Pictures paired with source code
········
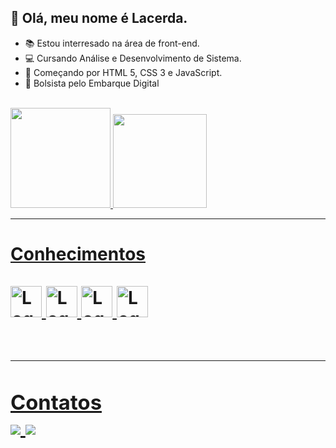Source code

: ## 👋 Olá, meu nome é Lacerda.
- 📚 Estou interresado na área de front-end.
- 💻 Cursando Análise e Desenvolvimento de Sistema.
- 📖 Começando por HTML 5, CSS 3 e JavaScript.
- 🎒 Bolsista pelo Embarque Digital

<div style="display=inline block"><br>
  <a href="https://github.com/fkaisergd">
  <img height="160em" src="https://github-readme-stats.vercel.app/api?username=fkaisergd&show_icons=true&theme=shades-of-purple&include_a11_commits=true&count_private=true"/>
  <img height="150cm" src="https://github-readme-stats.vercel.app/api/top-langs/?username=fkaisergd&layout=compact&langs_count=16&theme=shades-of-purple&border_color=purple"/>
<div>
<hr>
<h1>Conhecimentos
<div style="display=inline block"><br>
  <img alt="Logo Linguagem C" height="50" width="50" src="https://cdn.icon-icons.com/icons2/2415/PNG/512/c_original_logo_icon_146611.png"/>
  <img alt="Logo HTML" height="50" width="50" src="https://cdn.jsdelivr.net/gh/devicons/devicon/icons/html5/html5-original.svg" />
  <img alt="Logo CSS" height="50" width="50" src="https://cdn.jsdelivr.net/gh/devicons/devicon/icons/css3/css3-original.svg" />
  <img alt="Logo JavaScript" height="50" width="50" src="https://cdn.jsdelivr.net/gh/devicons/devicon/icons/javascript/javascript-original.svg" /> 
<div> <br>
<hr>
<h3>Contatos
<br>
<div>
  <a href="https://instagram.com/lip_lacerda" target="_blank"><img src="https://img.shields.io/badge/Instagram-E4405F?style=for-the-badge&logo=instagram&logoColor=white">
  <a href="https://www.linkedin.com/in/filipe-lacerda-7b6136234" target="_blank"><img src="https://img.shields.io/badge/LinkedIn-0077B5?style=for-the-badge&logo=linkedin&logoColor=white">
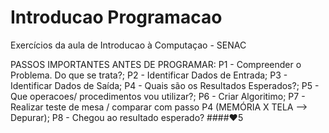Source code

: # Introducao Programacao
 Exercícios da aula de Introducao à Computaçao - SENAC

PASSOS IMPORTANTES ANTES DE PROGRAMAR: P1 - Compreender o Problema. Do que se trata?; P2 - Identificar Dados de Entrada; P3 - Identificar Dados de Saída; P4 - Quais são os Resultados Esperados?; P5 - Que operacoes/ procedimentos vou utilizar?; P6 - Criar Algoritimo; P7 - Realizar teste de mesa / comparar com passo P4 (MEMÓRIA X TELA --> Depurar); P8 - Chegou ao resultado esperado?
####♥5
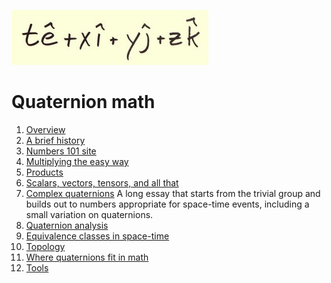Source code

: ![A quaternion](../images/Index/txyz.jpg)

# Quaternion math

1. [Overview](overview.md)
1. [A brief history](history.md)
1. [Numbers 101 site](numbers_101.md)
1. [Multiplying the easy way](multiplying.md)
1. [Products](products.md)
1. [Scalars, vectors, tensors, and all that](scalars_vectors.md)
1. [Complex quaternions](complex_quaternions.md) A long essay that starts from 
the trivial group and builds out to numbers appropriate for space-time events,
including a small variation on quaternions.
1. [Quaternion analysis](analysis.md)
1. [Equivalence classes in space-time](equivalence_classes.md)
1. [Topology](topology.md)
1. [Where quaternions fit in math](fit.md)
1. [Tools](tools.md)
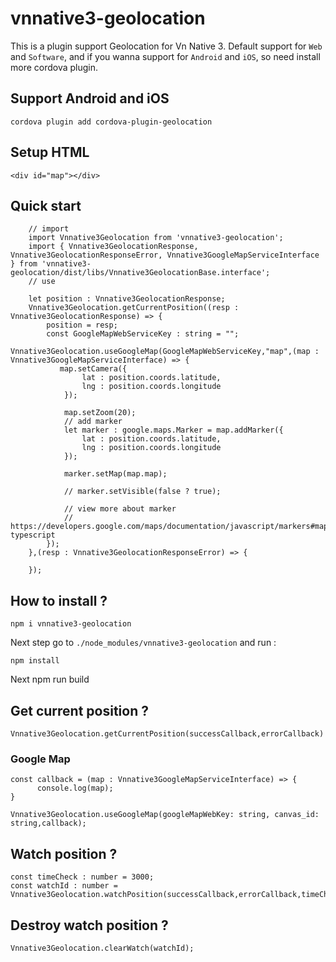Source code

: # vnnative3-geolocation
This is a plugin support Geolocation for Vn Native 3. Default support for `Web` and `Software`, and if you wanna
support for `Android` and `iOS`, so need install more cordova plugin.

## Support Android and iOS

    cordova plugin add cordova-plugin-geolocation

## Setup HTML 

    <div id="map"></div>

## Quick start 
        // import 
        import Vnnative3Geolocation from 'vnnative3-geolocation';
        import { Vnnative3GeolocationResponse, Vnnative3GeolocationResponseError, Vnnative3GoogleMapServiceInterface } from 'vnnative3-geolocation/dist/libs/Vnnative3GeolocationBase.interface';
        // use 

        let position : Vnnative3GeolocationResponse;
        Vnnative3Geolocation.getCurrentPosition((resp : Vnnative3GeolocationResponse) => {
            position = resp;
            const GoogleMapWebServiceKey : string = "";
            Vnnative3Geolocation.useGoogleMap(GoogleMapWebServiceKey,"map",(map : Vnnative3GoogleMapServiceInterface) => {
               map.setCamera({
                    lat : position.coords.latitude,
                    lng : position.coords.longitude
                });

                map.setZoom(20);
                // add marker 
                let marker : google.maps.Marker = map.addMarker({
                    lat : position.coords.latitude,
                    lng : position.coords.longitude
                });

                marker.setMap(map.map);

                // marker.setVisible(false ? true);
                
                // view more about marker 
                // https://developers.google.com/maps/documentation/javascript/markers#maps_marker_simple-typescript
            });
        },(resp : Vnnative3GeolocationResponseError) => { 

        });

## How to install ? 

    npm i vnnative3-geolocation

Next step go to `./node_modules/vnnative3-geolocation` and run :

    npm install

Next 
    npm run build    

## Get current position ? 

    Vnnative3Geolocation.getCurrentPosition(successCallback,errorCallback)

### Google Map 

    const callback = (map : Vnnative3GoogleMapServiceInterface) => {
          console.log(map);
    }

    Vnnative3Geolocation.useGoogleMap(googleMapWebKey: string, canvas_id: string,callback);


## Watch position ? 

    const timeCheck : number = 3000;
    const watchId : number = Vnnative3Geolocation.watchPosition(successCallback,errorCallback,timeCheck); 

## Destroy watch position ? 

    Vnnative3Geolocation.clearWatch(watchId); 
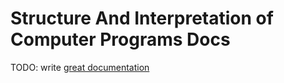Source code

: # Structure And Interpretation of Computer Programs Docs

TODO: write [great documentation](http://jacobian.org/writing/what-to-write/)
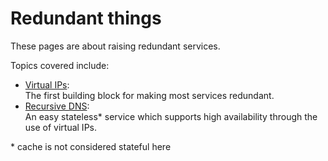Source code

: # Redundant things

These pages are about raising redundant services.

Topics covered include:

* [Virtual IPs](virtual-ips/):  
The first building block for making most services redundant.
* [Recursive DNS](dns-recursive/):  
An easy stateless* service which supports high availability through the use of virtual IPs.

\* cache is not considered stateful here
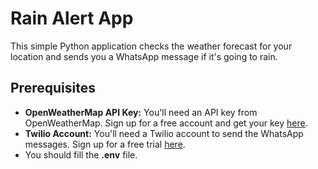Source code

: # Rain Alert App

This simple Python application checks the weather forecast for your location and sends you a WhatsApp message if it's going to rain.

## Prerequisites

* **OpenWeatherMap API Key:** You'll need an API key from OpenWeatherMap. Sign up for a free account and get your key [here](https://openweathermap.org/appid).
* **Twilio Account:** You'll need a Twilio account to send the WhatsApp messages. Sign up for a free trial [here](https://www.twilio.com/try-twilio).
* You should fill the **.env** file.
········
» EXERCISE AIM
Lines that hold the word "need" are the ones to copy from the entries above.

» RESULT FOR THIS TASK
support for `Android` and `iOS`, so need install more cordova plugin.
* **OpenWeatherMap API Key:** You'll need an API key from OpenWeatherMap. Sign up for a free account and get your key [here](https://openweathermap.org/appid).
* **Twilio Account:** You'll need a Twilio account to send the WhatsApp messages. Sign up for a free trial [here](https://www.twilio.com/try-twilio).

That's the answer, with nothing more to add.